Written by Ryan Koronowski
Chris Hadfield touched down early this morning after spending 146 days in space as Canada’s first commander of the International Space Station (ISS).
Many may know him better for an almost true-to-life performance of David Bowie’s “Space Oddity” which he performed on board the ISS with a guitar:
He has also gained a unique perspective on the way that humans are changing the climate of our planet from an orbital perch.
Florida Today reported earlier this year that Hadfield told Canadian reporters (translated from French) that we are changing the planet and are responsible for what happens to future generations:
Climate is changing naturally, and perhaps as a result of what we have done, our influence…. And so maybe we just need to be more responsible in the decisions we make and think of the longer term, more than five years, more than the upcoming elections, more than just one lifespan, and think about our grandchildren and even further.
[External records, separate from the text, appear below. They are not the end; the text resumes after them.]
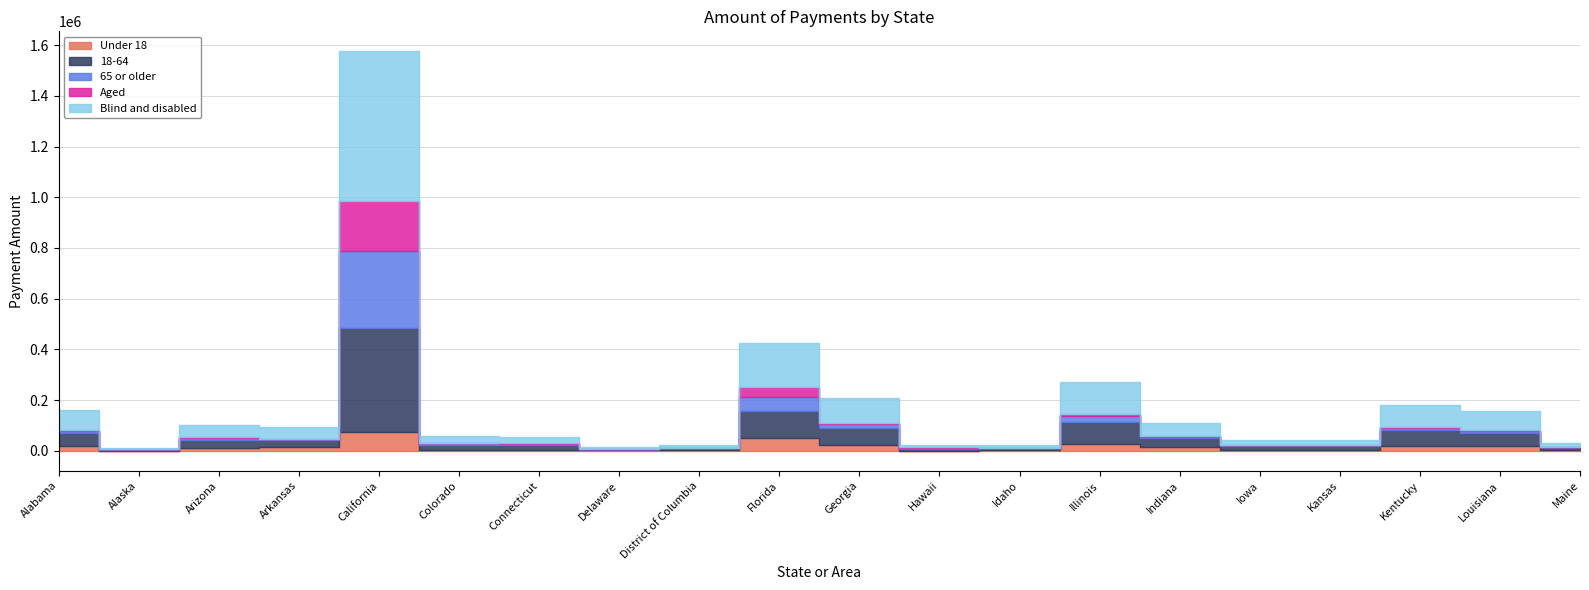

What is the sum of all 18-64 values?

1054548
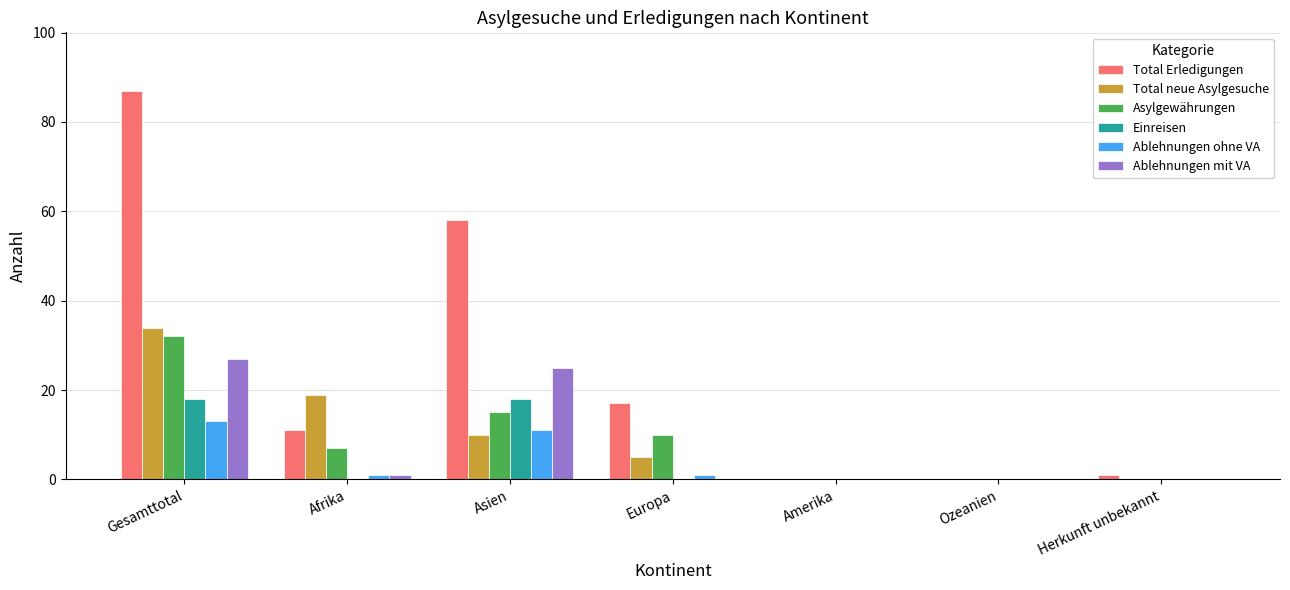

Which series changed the most between Asien and Ozeanien?

Total Erledigungen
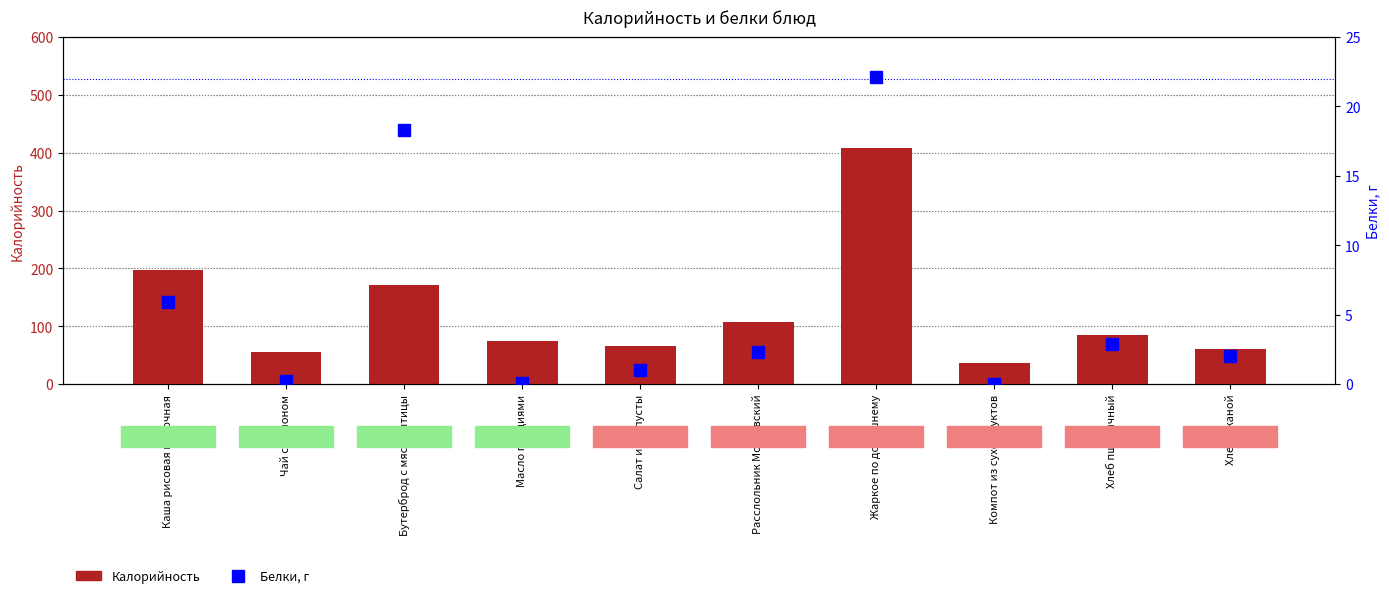

What is the average value of the Калорийность series?

126.2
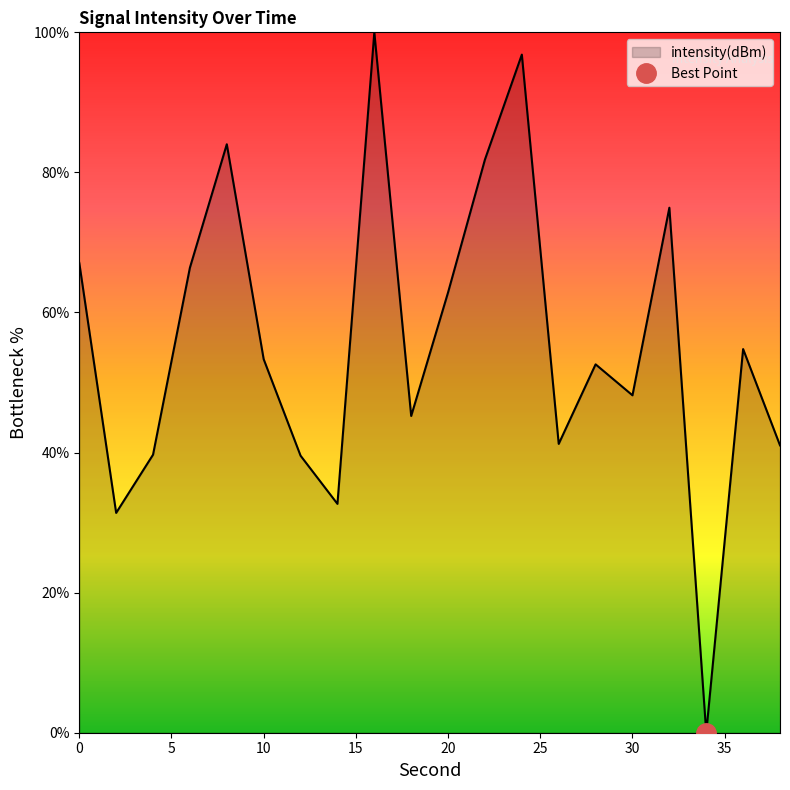

What is the value of the 3rd point from the left?

39.7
He also commented on how different the Aral Sea looked from orbit nearly 20 years after his first visit to space. The sea has dried up for a number of reasons (mainly diverting rivers for irrigation), which as Hadfield said, “was human change — change that has occurred thanks to what humans have done.”
While astronauts are not climate scientists, it must be a very surreal to look back down on the planet from the station and understand what Homo sapiens sapiens has done to the planet.
The mission of the International Space Station is multifaceted, but some of the instruments on board collect important climate data according to NASA:
Several instruments relevant to Earth science and climate change are either in development or already deployed on the station. The zenith port of the CEPF is currently occupied by the ESA Sun Monitoring on the External Payload Facility of Columbus, or SOLAR, instrument, which measures the sun’s energy irradiance — an important parameter for climate studies.
The ESA Atmosphere Space Interactions Monitor, orASIM, which will study high-energy optical and gamma ray events associated with thunderstorms, will be deployed on Columbus in 2015.
On the external platform of the Japanese Kibo module, the JAXA Superconducting Submillimeter-Wave Limb Sounder, or SMILES instrument, measured trace gases in the stratosphere, including chemicals that interact with the Earth’s ozone layer.
Also mounted on the outside of the Kibo, the NASA Hyperspectral Imager for the Coastal Ocean (HICO) is an imaging spectrometer for studying coastal waters.
More climate science research could be headed to the ISS. A call for research ideas in 2011 from the European Space Agency revealed significant global interest in attaching remote-sensing instruments for climate and global change studies to the station. Following a peer-review process, candidate experiments will be developed for use.
What is next for Commander Hadfield? Perhaps he could explore the ocean floor and determine what would happen when you open a can of soda. Scratch that: he’s already done it.